KALISPELL — Hundreds of nurses in Kalispell walked off the job Tuesday morning after contract negotiations between members of the Service Employees International Union (SEIU) Healthcare 1199NW and management at Logan Health fell apart last week following 18 months of talks.
The union representing 650 registered nurses at Logan Health, which until recently was called Kalispell Regional Healthcare, alleged that the hospital was not negotiating in good faith and that it was more interested in busting the union than in sealing a deal. Hospital officials reject that take and counter that the union’s demands for higher pay and more staffing are “unrealistic.”
On Monday night, a few dozen nurses and union supporters gathered at a Lutheran church not far from Logan Health to prepare signs for the picket line that was set to be organized the following morning.
“I’m really sad that it has come to this,” said Merry Elerick-Larson, a registered nurse and union member. “I think it’s important to feel valued as an employee and I just don’t feel valued.”
Elerick-Larson said she believes the hospital needs to increase pay to retain nurses and keep pace with the cost of living, which is rapidly increasing in the Flathead Valley. Union leadership says Kalispell’s nurses are not paid as much as those at other Montana hospitals of similar size. The union also wants administrators to reinstate charge nurses in all areas of the hospital.

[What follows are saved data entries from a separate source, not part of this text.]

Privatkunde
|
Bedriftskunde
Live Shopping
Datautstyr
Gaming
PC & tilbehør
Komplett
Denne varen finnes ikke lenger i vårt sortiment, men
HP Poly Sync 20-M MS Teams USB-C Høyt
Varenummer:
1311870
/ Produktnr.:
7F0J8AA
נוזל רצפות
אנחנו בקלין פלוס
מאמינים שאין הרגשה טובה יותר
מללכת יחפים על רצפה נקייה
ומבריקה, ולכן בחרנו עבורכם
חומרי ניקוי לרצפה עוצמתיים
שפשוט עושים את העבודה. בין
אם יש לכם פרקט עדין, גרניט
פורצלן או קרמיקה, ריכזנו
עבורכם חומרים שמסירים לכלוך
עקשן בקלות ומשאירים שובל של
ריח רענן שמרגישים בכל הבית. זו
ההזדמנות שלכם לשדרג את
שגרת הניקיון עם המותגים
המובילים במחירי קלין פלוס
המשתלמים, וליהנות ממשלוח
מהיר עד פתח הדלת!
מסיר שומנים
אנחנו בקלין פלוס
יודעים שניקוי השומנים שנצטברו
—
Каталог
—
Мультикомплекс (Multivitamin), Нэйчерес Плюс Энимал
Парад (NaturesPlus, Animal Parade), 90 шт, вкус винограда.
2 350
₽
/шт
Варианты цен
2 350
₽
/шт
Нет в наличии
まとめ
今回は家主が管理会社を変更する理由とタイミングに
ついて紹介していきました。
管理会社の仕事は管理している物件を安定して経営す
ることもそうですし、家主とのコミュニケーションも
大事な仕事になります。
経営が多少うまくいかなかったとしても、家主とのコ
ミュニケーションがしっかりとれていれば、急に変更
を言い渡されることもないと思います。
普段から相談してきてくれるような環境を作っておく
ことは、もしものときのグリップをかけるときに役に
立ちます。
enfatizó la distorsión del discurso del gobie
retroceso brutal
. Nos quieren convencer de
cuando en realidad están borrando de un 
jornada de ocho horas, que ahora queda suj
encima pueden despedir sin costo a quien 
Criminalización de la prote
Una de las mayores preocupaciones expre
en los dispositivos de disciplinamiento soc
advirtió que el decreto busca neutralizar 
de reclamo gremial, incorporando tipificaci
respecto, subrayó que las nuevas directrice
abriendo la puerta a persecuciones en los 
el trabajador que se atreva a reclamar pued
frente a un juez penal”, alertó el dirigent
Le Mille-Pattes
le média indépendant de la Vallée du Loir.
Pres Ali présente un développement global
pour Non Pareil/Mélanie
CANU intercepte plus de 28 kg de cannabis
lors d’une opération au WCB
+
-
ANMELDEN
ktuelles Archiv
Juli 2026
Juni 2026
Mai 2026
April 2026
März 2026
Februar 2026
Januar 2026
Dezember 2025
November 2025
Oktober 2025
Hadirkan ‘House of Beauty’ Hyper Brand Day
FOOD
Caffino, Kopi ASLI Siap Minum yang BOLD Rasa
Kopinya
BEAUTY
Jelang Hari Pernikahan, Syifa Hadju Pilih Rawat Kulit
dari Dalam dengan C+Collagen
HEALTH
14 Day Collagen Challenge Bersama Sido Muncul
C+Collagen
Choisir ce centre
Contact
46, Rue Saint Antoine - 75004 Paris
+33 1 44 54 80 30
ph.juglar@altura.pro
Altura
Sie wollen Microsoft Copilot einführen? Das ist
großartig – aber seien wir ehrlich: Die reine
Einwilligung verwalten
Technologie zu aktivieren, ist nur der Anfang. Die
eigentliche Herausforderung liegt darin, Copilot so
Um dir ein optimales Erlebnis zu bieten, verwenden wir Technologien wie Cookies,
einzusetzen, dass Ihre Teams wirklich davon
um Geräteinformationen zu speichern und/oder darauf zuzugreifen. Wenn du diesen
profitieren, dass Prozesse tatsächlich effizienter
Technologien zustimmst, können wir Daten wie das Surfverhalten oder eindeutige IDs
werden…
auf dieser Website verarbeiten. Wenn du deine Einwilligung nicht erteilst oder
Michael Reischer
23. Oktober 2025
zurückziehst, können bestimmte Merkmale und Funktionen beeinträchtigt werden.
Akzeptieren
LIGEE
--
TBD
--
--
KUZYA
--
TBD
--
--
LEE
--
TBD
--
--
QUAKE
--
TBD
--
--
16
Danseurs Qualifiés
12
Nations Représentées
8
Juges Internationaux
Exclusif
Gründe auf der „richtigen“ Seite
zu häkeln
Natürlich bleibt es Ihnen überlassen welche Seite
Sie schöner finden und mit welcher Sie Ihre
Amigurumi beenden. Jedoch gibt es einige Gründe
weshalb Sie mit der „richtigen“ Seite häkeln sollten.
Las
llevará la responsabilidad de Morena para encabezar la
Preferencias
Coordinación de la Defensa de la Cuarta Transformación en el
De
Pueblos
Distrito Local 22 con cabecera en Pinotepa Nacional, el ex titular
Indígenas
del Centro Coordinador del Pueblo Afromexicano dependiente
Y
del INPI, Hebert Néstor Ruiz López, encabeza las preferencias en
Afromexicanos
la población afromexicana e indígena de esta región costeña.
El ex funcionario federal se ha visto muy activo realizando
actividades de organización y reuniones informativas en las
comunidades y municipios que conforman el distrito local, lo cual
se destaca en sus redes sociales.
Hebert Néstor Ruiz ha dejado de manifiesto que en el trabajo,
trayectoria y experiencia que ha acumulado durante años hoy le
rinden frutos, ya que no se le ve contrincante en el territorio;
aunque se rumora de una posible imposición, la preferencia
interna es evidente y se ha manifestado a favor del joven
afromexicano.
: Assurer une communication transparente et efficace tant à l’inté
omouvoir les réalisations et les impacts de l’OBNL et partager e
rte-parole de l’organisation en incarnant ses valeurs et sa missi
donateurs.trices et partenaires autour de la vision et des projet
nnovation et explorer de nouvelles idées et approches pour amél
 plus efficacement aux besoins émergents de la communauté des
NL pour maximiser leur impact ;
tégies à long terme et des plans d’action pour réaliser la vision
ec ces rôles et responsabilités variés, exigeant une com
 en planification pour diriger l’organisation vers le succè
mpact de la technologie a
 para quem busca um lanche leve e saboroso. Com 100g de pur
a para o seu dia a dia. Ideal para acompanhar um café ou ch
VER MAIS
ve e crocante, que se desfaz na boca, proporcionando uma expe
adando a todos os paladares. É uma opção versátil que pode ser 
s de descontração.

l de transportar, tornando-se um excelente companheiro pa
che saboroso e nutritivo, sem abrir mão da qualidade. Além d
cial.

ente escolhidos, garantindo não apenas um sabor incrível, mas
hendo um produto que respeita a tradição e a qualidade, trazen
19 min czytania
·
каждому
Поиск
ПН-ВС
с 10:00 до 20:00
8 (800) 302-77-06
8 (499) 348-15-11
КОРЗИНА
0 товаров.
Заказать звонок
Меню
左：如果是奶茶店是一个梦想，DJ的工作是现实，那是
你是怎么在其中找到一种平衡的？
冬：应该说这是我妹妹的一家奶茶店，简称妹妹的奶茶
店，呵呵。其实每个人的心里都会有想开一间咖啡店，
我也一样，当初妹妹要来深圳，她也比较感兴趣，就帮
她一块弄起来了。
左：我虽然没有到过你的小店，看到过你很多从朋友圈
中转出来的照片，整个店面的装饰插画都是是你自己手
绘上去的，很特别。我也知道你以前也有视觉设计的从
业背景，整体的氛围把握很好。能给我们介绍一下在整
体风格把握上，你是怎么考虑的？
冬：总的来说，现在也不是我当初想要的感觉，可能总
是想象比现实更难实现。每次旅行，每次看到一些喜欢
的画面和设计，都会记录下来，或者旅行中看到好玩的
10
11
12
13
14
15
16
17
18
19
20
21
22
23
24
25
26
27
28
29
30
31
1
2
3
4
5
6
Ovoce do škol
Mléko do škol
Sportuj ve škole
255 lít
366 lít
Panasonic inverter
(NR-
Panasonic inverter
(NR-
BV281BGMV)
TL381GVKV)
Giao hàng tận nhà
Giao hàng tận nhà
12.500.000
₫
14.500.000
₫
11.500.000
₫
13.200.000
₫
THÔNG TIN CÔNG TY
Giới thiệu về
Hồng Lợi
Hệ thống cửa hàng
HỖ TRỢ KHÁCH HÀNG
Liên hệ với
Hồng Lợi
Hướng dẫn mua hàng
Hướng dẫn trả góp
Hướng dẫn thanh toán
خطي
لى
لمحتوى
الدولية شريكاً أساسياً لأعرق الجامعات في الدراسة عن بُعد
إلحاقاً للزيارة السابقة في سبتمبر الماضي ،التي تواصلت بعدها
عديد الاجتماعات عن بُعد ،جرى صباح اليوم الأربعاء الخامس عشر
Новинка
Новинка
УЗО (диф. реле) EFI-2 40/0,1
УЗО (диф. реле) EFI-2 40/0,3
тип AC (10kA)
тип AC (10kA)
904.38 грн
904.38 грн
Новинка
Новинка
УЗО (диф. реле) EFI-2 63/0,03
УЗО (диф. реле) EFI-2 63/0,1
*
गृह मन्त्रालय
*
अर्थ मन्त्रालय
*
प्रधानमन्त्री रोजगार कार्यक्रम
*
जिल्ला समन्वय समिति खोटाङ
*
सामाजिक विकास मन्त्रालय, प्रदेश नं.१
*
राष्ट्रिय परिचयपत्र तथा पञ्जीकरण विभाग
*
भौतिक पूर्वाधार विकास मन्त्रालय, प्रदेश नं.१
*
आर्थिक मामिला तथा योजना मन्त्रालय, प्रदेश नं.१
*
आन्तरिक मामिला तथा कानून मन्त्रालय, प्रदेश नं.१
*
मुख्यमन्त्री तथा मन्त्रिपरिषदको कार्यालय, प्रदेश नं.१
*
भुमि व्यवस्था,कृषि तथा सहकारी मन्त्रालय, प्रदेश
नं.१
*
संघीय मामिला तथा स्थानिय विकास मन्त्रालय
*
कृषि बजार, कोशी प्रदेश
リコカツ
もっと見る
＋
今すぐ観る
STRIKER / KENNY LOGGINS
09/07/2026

While the union has claimed that the hospital is short-staffed at times, Logan officials counter that in many cases the local nurse-to-patient ratio is better than the national average. The nurses union has also raised concerns about a high turnover among their ranks, but the hospital again counters that by noting that the registered nurse turnover rate is 16%, while the national rate is 18.7%.
Union officials have also accused the hospital of not negotiating in good faith and intimidating union members. Kim Paulsen, a nurse with 25 years experience, including five in Kalispell, said management threatened her after they found out she was talking to colleagues at work about the union. The union has filed multiple complaints against the hospital with the National Labor Relations Board alleging violation of labor laws.
“We have been intimidated and harassed,” Paulsen said.
In a letter to employees, Logan Health CEO Dr. Craig Lambrecht alleged that it is the union that has created a hostile work environment and that union members have bullied colleagues who considered crossing the picket line to work during the strike.
“I could not be more disappointed,” Lambrecht wrote in a letter to employees Tuesday. “Threatening texts and comments should never be part of a caregiver family nor should negative commentary be said during a patient’s treatment or be part of a patient’s experience. As such, I am calling on SEIU to cease fostering this type of behavior in any setting at KRH.”
As the hours ticked down to the June 1 deadline for the work stoppage, union members had little confidence that a deal would be made to prevent the strike. Last week, negotiators for both sides met for hours before management reportedly walked away from the table during the early morning hours of May 26. They told the union they would not meet again for two weeks, all but assuring the strike would happen.
In the days leading up to the strike, hospital officials tried to assure the community that they have more than enough people to staff the hospital, noting that some nurses told management they would cross the picket line.
The nurses at Logan Health first unionized in 2019, but not all employees supported the effort. The final vote was 372 to unionize and 199 against. On Tuesday morning, Logan Health officials also said some retired nurses had volunteered to return to work to help during the strike. Managers, physicians and nurse practitioners will also help fill gaps in staffing.
It’s unclear when both sides will meet again. In public, union and hospital officials say they are ready and willing to meet, but that the opposition is the problem. In a letter from Lambrecht to the union on May 27, he said his priority was dealing with the upcoming staff shortage due to the strike rather than putting another date on the calendar for bargaining.